The set-up is simple. A squad of macho cops is called upon for backup in a remote part of the country called Ingelseac. On the way to the crime scene, they hit a pedestrian and their van slides off the road into a river. They can’t find the corpse of the man they hit, but they find a family catching frogs in the woods. The family directs the officers to an abandoned police station on the other side of the forest. There’s a cop car with its lights on in front of the building, so the police go in to investigate.

That’s a bad idea. It’s a horrible idea. Things go from bad to what the actual fuck real quick, and it becomes practically impossible to look away from the screen.

Let’s put it this way.
Remember that one scene in Event Horizon where the crew looks at the files after the ship came back from wherever it went, and there’s screaming and bleeding and general mayhem?
The Event Horizon went to the basement of the building in Baskin.

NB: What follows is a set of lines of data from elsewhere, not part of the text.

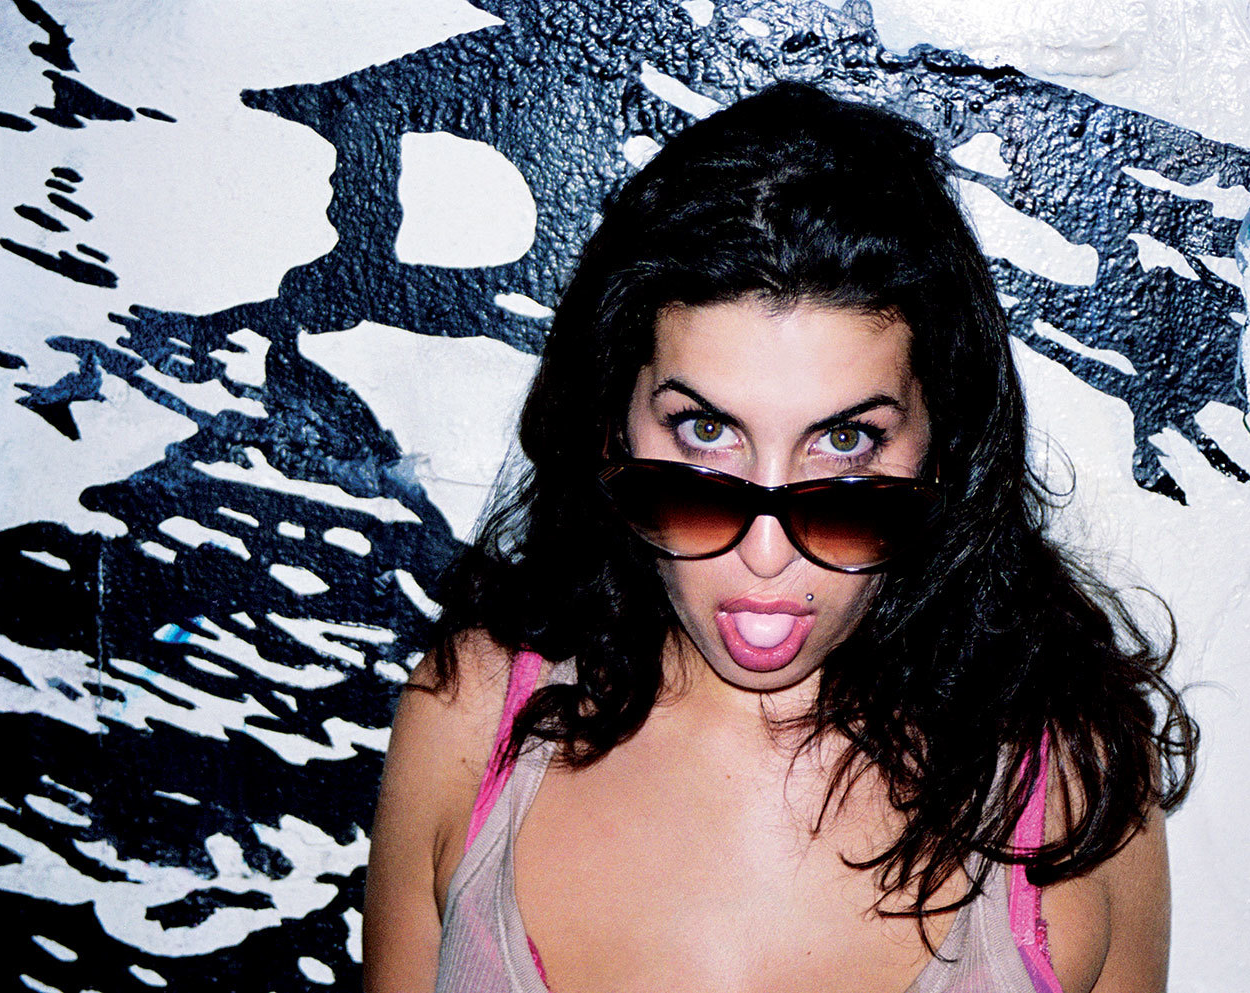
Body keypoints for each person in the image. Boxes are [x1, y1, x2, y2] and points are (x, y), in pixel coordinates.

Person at [363, 81, 1196, 993]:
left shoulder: (1070, 784)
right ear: (611, 424)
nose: (765, 555)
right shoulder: (467, 717)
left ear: (944, 445)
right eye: (704, 432)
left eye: (845, 442)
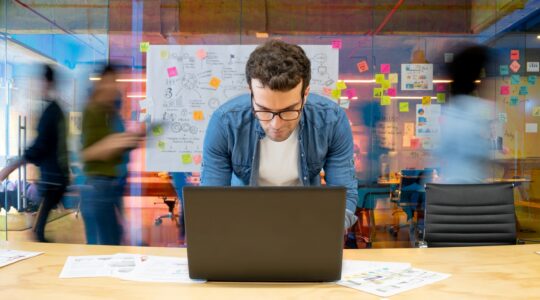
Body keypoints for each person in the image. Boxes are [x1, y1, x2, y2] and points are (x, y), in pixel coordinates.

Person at [201, 40, 358, 230]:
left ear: (305, 94)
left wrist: (327, 232)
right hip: (243, 225)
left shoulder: (332, 121)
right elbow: (212, 202)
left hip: (308, 225)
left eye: (289, 110)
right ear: (251, 92)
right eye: (264, 110)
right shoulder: (225, 123)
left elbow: (344, 196)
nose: (276, 124)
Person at [0, 64, 69, 242]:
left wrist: (11, 166)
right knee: (37, 230)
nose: (37, 86)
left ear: (47, 82)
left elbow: (40, 147)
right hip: (54, 178)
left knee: (37, 231)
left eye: (39, 82)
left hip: (53, 180)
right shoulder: (55, 110)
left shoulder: (52, 112)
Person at [80, 64, 143, 245]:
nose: (114, 87)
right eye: (110, 82)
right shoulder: (92, 111)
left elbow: (116, 148)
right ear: (100, 83)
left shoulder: (111, 113)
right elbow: (88, 153)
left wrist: (130, 140)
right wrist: (117, 142)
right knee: (103, 249)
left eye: (116, 82)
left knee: (114, 244)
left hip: (112, 185)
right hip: (98, 188)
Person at [436, 45, 495, 183]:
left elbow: (442, 149)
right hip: (472, 189)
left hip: (450, 188)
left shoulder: (448, 111)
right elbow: (480, 152)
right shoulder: (481, 110)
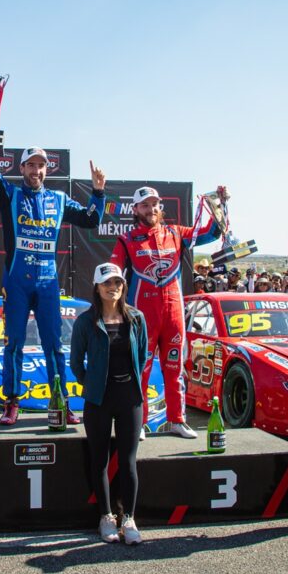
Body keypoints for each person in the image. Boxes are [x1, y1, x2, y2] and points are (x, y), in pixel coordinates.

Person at [0, 147, 106, 426]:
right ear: (22, 168)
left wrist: (97, 192)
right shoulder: (10, 195)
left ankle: (61, 403)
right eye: (31, 165)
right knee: (13, 343)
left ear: (47, 170)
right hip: (17, 283)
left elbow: (91, 219)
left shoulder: (59, 200)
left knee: (54, 346)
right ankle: (12, 403)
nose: (36, 170)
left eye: (41, 166)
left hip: (48, 284)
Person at [110, 186, 220, 439]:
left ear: (160, 207)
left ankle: (177, 420)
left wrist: (219, 207)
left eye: (154, 204)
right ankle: (138, 423)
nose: (151, 209)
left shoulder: (176, 233)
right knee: (140, 370)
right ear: (135, 209)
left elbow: (210, 233)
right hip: (142, 317)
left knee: (175, 368)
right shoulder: (126, 240)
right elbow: (113, 272)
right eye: (145, 205)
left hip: (174, 315)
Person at [70, 263, 148, 545]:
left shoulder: (136, 318)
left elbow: (143, 355)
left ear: (123, 286)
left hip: (130, 398)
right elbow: (76, 363)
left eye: (117, 282)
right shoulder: (85, 322)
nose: (112, 287)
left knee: (128, 461)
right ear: (97, 287)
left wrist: (130, 383)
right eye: (107, 283)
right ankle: (106, 517)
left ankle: (129, 518)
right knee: (99, 460)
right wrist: (92, 384)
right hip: (98, 400)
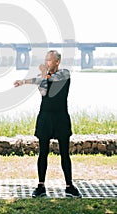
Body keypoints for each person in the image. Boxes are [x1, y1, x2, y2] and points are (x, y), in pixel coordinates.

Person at [14, 50, 82, 198]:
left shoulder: (64, 73)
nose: (46, 63)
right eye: (45, 60)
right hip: (45, 117)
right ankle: (41, 186)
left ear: (57, 62)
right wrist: (22, 82)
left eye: (49, 60)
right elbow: (42, 89)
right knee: (43, 153)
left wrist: (43, 75)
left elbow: (49, 80)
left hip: (61, 118)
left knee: (65, 153)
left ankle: (69, 186)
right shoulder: (45, 76)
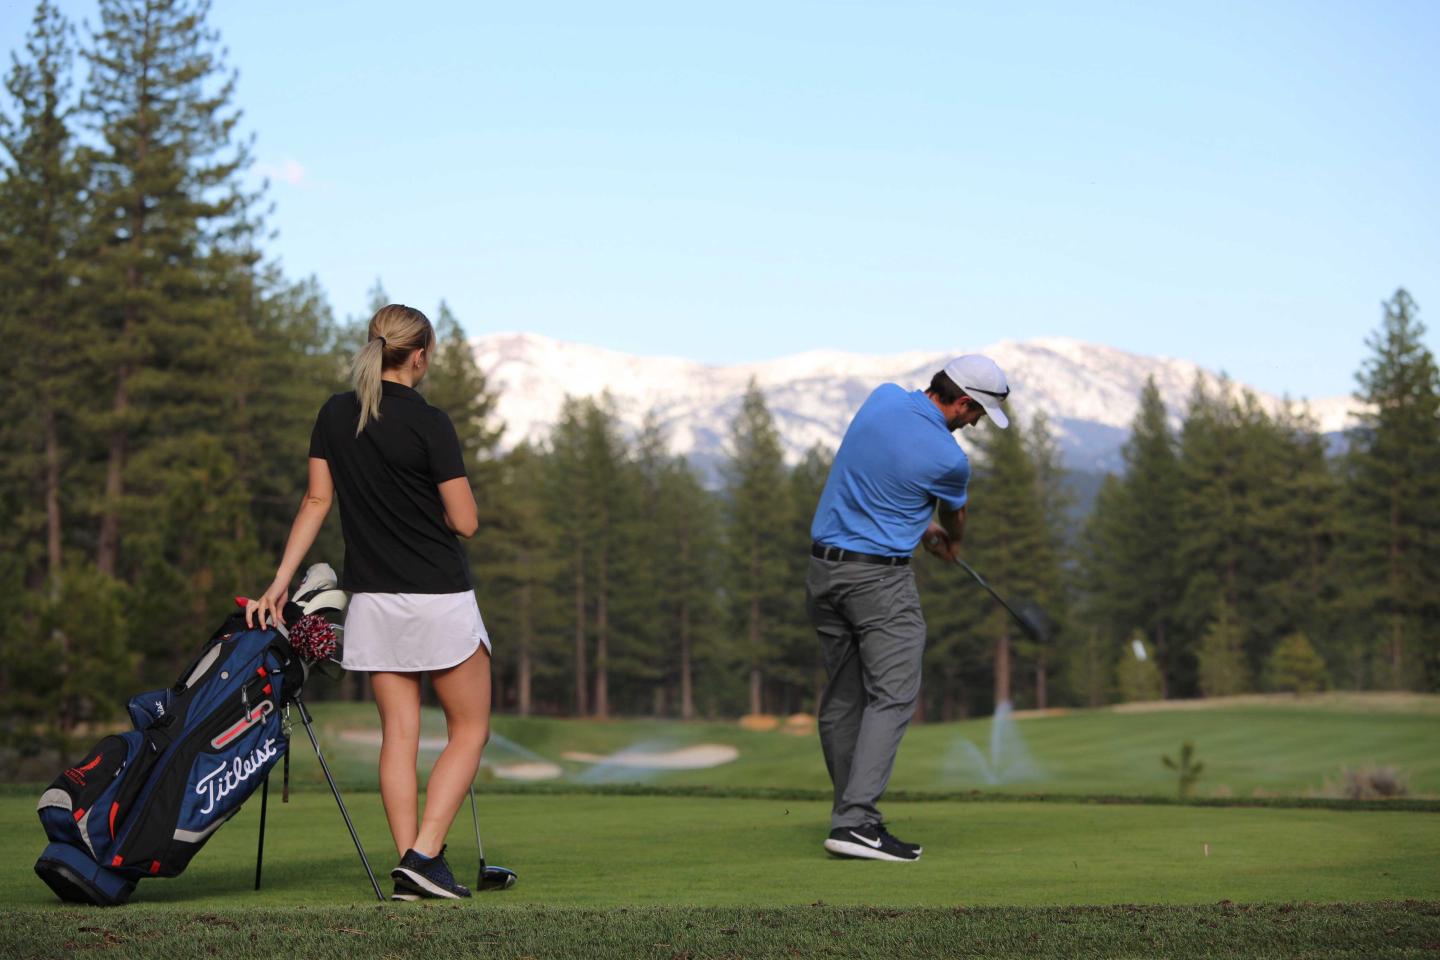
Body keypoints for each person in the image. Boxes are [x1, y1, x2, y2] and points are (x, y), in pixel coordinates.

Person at [247, 303, 490, 900]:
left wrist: (281, 580)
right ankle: (425, 854)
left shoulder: (334, 413)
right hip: (439, 597)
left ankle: (412, 868)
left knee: (399, 735)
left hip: (375, 602)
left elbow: (314, 502)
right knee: (470, 729)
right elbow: (465, 522)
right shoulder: (430, 423)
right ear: (421, 355)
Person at [806, 354, 1010, 862]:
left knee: (843, 698)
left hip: (824, 573)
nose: (975, 423)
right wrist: (950, 542)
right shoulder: (949, 457)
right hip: (878, 582)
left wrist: (916, 524)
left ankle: (847, 819)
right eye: (977, 413)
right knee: (893, 696)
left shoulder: (882, 399)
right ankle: (857, 822)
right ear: (962, 401)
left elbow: (876, 474)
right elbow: (953, 515)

Visually rich, there are arcane symbols all over this movie. One doesn’t necessarily know what they mean, but they hit some kind of primal fear button, like the Stickman figures in The Blair Witch Project. Runes. Horrible diagrams. The sense that you’re seeing things you shouldn’t, like you’ve gotten a peek behind the curtain of reality, and now you can’t tell what plane of existence you’re on. It is unnerving, to say the very least.

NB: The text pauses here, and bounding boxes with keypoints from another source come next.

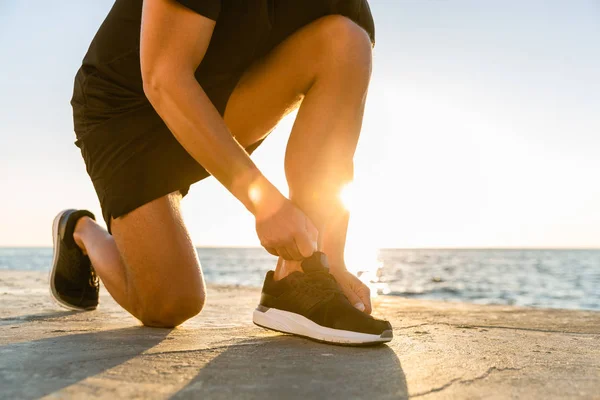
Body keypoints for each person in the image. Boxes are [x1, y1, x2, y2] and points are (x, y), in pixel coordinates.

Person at [50, 0, 392, 345]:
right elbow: (163, 77)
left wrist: (331, 259)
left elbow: (335, 143)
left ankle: (302, 277)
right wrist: (265, 203)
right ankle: (80, 231)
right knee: (171, 303)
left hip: (217, 99)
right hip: (125, 114)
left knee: (346, 41)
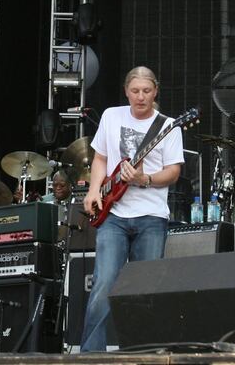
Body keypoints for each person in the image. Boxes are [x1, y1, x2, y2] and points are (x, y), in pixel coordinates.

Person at [80, 66, 184, 351]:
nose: (140, 97)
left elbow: (173, 171)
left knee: (145, 289)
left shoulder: (168, 125)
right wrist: (93, 190)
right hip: (114, 215)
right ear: (126, 91)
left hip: (151, 216)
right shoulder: (111, 116)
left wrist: (144, 179)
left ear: (156, 91)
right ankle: (91, 355)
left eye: (146, 91)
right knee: (103, 285)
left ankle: (144, 353)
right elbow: (100, 157)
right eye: (135, 91)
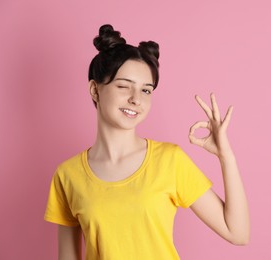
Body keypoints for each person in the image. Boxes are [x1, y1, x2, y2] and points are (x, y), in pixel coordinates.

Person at [44, 24, 249, 260]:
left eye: (146, 90)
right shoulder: (67, 175)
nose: (136, 99)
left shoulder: (170, 160)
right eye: (123, 86)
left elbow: (238, 233)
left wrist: (226, 156)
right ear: (94, 89)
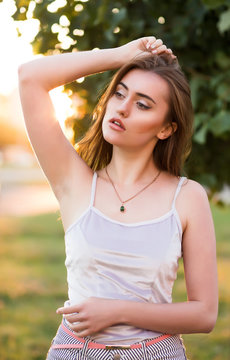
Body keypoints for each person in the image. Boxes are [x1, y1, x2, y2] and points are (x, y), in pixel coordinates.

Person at [18, 37, 218, 360]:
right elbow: (30, 78)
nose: (122, 107)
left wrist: (117, 311)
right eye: (120, 93)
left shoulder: (187, 197)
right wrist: (120, 55)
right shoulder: (75, 181)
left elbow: (205, 314)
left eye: (142, 104)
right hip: (75, 352)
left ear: (166, 128)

Baskin may also be the filthiest film in years. I mean, actual filth. You thought the family in The Witch was dirty and mud-caked? Wait till you get a load of Baskin. Gore and dirt and hay and raffia cover grotesque characters in a shambling dance of depravity and despair, kind of like the bar at Applebee’s two hours before closing on a Friday.

Baskin is a bad dream of a movie, so it doesn’t explain things as much as it implies them. Your logical brain will want firm answers, but your subconscious mind will already have processed it. Relax. All the answers are provided, so don’t get all twisted.

It’s a weird, nasty movie. Even if its influences are obvious, especially in the blood deluge that is the last half hour, they are simply that: influences, as opposed to a rip-off. The sense of unease Baskin delivers is chilling and the camera doesn’t move away from much.

If you’ve been complaining about how lame horror movies are lately, put your money where your mouth is and see Baskin. It delivers the throat-punch you’ve been waiting for.

Baskin will be released in theaters and On Demand by IFC Midnight on March 25. Do it.